Em “Gênesis”, projeto em que, durante oito anos, fotografou recantos intocados do planeta, o seu tempo de formiguinha o levou, por exemplo, a caminhar 850 quilômetros, a pé, nas montanhas no Norte da Etiópia, no que diz ter sido “a viagem mais fabulosa” de sua vida.
— Viajei muito no “Gênesis”, mas a maior viagem que fiz foi ao interior de mim mesmo. Foi me reencontrar — conta ele, que diz ter ficado “abalado” com seu projeto anterior, “Êxodos”, registro dos deslocamentos humanos, fruto de guerras ou da pobreza. — Saí do “Êxodos” realmente machucado. Foi profundamente doloroso. Depois do que vi ali, perdi a fé na nossa espécie. Tive quase certeza de que a gente era uma espécie programada para acabar.
O livro esmiúça esses projetos. Mostra como o fotógrafo que considera a África o seu outro Brasil (um capítulo tem este título) se interessou pelo continente ainda economista, quando organizou e financiou, com o Banco Mundial e a Organização das Nações Unidas para Alimentação e Agricultura (FAO), projetos de desenvolvimento econômico em Ruanda.
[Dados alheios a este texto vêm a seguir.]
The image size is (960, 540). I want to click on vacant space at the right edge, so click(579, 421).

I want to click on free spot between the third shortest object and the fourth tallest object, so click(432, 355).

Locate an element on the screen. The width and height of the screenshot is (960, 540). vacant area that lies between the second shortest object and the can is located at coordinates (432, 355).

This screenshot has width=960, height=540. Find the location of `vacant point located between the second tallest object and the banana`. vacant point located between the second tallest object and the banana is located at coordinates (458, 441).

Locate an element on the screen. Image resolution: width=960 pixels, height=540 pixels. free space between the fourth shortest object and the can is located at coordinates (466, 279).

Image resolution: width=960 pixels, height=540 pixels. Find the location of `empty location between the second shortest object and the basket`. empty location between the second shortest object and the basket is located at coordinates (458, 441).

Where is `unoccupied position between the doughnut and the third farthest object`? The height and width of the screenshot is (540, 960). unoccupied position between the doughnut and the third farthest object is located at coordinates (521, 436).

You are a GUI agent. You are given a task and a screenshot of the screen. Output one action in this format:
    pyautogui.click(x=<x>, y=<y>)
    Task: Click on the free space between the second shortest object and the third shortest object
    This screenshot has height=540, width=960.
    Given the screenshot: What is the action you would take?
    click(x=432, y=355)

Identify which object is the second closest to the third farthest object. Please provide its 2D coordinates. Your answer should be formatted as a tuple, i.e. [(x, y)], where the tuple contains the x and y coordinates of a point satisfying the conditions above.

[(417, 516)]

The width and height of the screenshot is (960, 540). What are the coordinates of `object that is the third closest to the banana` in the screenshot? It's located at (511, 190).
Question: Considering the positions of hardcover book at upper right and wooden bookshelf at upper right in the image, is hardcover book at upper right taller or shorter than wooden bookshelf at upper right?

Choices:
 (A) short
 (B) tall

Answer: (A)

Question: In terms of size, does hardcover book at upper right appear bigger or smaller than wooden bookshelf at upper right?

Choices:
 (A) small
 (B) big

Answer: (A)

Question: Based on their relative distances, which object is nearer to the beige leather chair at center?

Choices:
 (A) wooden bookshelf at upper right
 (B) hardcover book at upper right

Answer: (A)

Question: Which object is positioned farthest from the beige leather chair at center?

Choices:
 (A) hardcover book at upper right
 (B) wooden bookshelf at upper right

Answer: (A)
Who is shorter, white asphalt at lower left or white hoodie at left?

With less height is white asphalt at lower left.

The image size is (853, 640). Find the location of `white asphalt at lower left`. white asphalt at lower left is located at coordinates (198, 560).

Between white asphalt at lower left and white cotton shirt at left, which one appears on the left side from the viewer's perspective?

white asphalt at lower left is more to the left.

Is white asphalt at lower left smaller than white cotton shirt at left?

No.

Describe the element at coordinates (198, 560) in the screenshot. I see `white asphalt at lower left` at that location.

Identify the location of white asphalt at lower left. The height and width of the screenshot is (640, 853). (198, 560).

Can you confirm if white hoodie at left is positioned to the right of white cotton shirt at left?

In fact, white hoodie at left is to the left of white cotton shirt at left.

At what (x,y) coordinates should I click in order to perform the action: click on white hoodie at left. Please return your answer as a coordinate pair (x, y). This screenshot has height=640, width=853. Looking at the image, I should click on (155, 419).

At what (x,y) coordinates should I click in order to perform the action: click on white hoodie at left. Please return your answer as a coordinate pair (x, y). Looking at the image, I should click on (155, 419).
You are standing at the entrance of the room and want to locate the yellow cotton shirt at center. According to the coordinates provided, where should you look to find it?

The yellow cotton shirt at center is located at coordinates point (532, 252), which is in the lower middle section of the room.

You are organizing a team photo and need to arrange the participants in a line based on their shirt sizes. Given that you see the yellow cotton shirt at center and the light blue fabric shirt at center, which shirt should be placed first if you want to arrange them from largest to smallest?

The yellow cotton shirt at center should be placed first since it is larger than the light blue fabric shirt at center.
“Amo Ruanda”, escreve ele no capítulo “A morte vista de perto”, em que, de certa forma, responde às críticas que identificam em seu trabalho algo de estetização da miséria: “Não são os fotógrafos que criam as catástrofes, elas são os sintomas da disfunção do mundo do qual todos participamos. Os fotógrafos existem para servir de espelho, como os fotojornalistas. E não venham me falar de voyeurismo.”
— Quando você fica em evidência, tem o reconhecimento do seu trabalho, uma quantidade de elogios, mas também um contraponto. O sistema é dialético, então isso (as críticas) acontece, mas não é meu problema, é problema de quem fala, de quem nunca foi lá onde eu estive, não viu o que vi, não sentiu o que eu senti.
Outro capítulo importante do livro é aquele dedicado à família: a mulher Lélia Wanick Salgado, companheira há 50 anos, com quem militou no Brasil e se exilou na França em 1969, sua sócia na agência Amazonas Images, e seus filhos, Juliano e Rodrigo. No capítulo “Minha tribo”, ele conta como Rodrigo, portador da Síndrome de Down, lhe “possibilitou ver o mundo de outra forma". As longas viagens, que o mantiveram por meses longe de casa, hoje são objeto de reflexão:
— Essas fotos para mim tiveram um preço alto, de sacrifício pessoal. Me perguntei muitas vezes na vida se não escolhi essa profissão só pelo prazer de voltar. Para ter o prazer de pegar o último táxi, o último voo, e poder voltar para casa.